Cerebral palsy (CP) is a broad term used to describe a group of chronic “palsies” -disorders that impair control of movement due to damage in the developing brain. CP usually develops by the age of 2 or 3 and is a non-progressive brain disorder. That means the damaged brain does not continue to worsen throughout the life.

Causes of Cerebral Palsy:

Congenital cerebral palsy is caused from brain injury during a baby’s development in the womb. It is present at birth; however, it may not be detected for months. Generally the cause of congenital cerebral palsy is unknown. Some possible causes are:

  • Infections during pregnancy that may damage a fetus’ developing nervous system-The infection include rubella (German measles), cytomegalovirus (a herpes-type virus), and toxoplasmosis (an infection caused by a parasite that can be carried in cat feces or inadequately cooked meat). Other undetected infections in the pregnant lady can also be the primary cause of developmental brain damage in the fetus.
  • Severe jaundice in the infant
  • RH incompatibility between mother and infant- During RH incompatibility the mother’s body produces antibodies that destroy the fetus’s blood cells.
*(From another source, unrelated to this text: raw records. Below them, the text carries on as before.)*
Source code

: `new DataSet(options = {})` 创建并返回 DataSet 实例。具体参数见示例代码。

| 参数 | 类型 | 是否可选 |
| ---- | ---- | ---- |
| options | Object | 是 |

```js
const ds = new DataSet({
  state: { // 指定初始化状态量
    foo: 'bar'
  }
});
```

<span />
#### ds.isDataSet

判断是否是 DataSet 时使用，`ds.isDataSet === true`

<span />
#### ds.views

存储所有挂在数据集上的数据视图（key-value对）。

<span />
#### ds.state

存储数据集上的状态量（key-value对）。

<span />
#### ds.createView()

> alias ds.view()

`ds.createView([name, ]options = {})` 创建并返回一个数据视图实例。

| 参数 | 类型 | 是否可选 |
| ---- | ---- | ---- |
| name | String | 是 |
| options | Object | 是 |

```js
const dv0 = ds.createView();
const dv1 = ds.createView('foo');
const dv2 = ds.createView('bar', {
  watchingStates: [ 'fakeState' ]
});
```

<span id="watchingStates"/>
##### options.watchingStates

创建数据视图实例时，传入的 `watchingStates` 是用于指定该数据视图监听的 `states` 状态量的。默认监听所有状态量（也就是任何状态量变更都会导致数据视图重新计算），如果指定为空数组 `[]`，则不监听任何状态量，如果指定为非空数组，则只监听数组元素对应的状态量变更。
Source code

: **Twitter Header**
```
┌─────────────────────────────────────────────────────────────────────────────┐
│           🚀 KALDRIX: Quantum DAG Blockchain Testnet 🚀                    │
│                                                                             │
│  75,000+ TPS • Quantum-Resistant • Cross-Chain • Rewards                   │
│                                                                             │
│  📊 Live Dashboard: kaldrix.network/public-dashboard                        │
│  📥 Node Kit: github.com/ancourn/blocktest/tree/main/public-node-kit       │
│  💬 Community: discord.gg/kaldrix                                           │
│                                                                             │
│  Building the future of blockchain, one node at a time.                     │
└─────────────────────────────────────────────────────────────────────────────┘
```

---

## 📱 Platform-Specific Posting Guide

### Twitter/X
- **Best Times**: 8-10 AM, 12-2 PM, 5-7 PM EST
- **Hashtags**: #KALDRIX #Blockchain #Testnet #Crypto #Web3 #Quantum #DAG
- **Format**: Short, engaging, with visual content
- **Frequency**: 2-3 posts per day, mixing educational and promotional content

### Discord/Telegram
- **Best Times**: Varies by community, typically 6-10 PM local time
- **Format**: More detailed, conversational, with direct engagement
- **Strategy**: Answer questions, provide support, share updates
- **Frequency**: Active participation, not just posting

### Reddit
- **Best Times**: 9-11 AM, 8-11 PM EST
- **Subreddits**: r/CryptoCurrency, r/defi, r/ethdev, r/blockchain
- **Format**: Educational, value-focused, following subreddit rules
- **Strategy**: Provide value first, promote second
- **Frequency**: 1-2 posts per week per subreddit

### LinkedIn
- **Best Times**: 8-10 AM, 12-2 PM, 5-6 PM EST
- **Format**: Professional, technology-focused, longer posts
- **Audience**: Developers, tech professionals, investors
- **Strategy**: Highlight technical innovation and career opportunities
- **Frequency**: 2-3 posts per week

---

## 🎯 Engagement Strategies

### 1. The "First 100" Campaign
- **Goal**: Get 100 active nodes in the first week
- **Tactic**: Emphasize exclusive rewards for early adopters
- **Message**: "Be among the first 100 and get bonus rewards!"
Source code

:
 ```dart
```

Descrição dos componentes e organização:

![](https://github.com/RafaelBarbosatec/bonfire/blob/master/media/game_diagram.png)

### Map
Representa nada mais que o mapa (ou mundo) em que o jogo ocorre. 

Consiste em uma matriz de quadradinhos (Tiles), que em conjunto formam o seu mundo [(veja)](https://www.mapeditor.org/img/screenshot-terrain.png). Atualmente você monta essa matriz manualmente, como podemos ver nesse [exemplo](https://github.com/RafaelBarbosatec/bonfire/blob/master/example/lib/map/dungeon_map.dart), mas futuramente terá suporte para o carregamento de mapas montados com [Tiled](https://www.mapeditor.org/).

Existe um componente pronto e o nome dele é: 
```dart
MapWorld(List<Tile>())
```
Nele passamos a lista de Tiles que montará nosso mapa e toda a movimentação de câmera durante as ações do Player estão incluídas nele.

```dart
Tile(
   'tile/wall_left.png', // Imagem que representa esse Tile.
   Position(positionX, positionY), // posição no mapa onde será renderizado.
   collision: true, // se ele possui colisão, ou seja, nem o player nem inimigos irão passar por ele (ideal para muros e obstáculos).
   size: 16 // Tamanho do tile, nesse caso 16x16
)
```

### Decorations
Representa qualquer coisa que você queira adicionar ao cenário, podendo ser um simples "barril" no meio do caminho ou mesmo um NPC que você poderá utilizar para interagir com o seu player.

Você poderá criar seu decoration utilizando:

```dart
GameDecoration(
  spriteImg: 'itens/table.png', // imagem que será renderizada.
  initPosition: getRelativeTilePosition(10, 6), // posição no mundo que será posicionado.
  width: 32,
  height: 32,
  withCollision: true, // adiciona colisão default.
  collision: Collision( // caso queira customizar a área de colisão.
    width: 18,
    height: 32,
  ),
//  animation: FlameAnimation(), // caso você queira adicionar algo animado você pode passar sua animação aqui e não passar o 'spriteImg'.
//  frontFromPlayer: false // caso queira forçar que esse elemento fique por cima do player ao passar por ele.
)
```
This leads to jaundice and damages brain cells of the fetus.
  • The physical and metabolic trauma on fetus and pregnant women.

Symptoms of Cerebral Palsy

Common signs of severe CP that are noticed after birth of baby are:

  • The child experiences problem while sucking and swallowing.
  • A weak or shrill cry.
  • Seizures.
  • The baby’s body is either very relaxed and floppy or very stiff.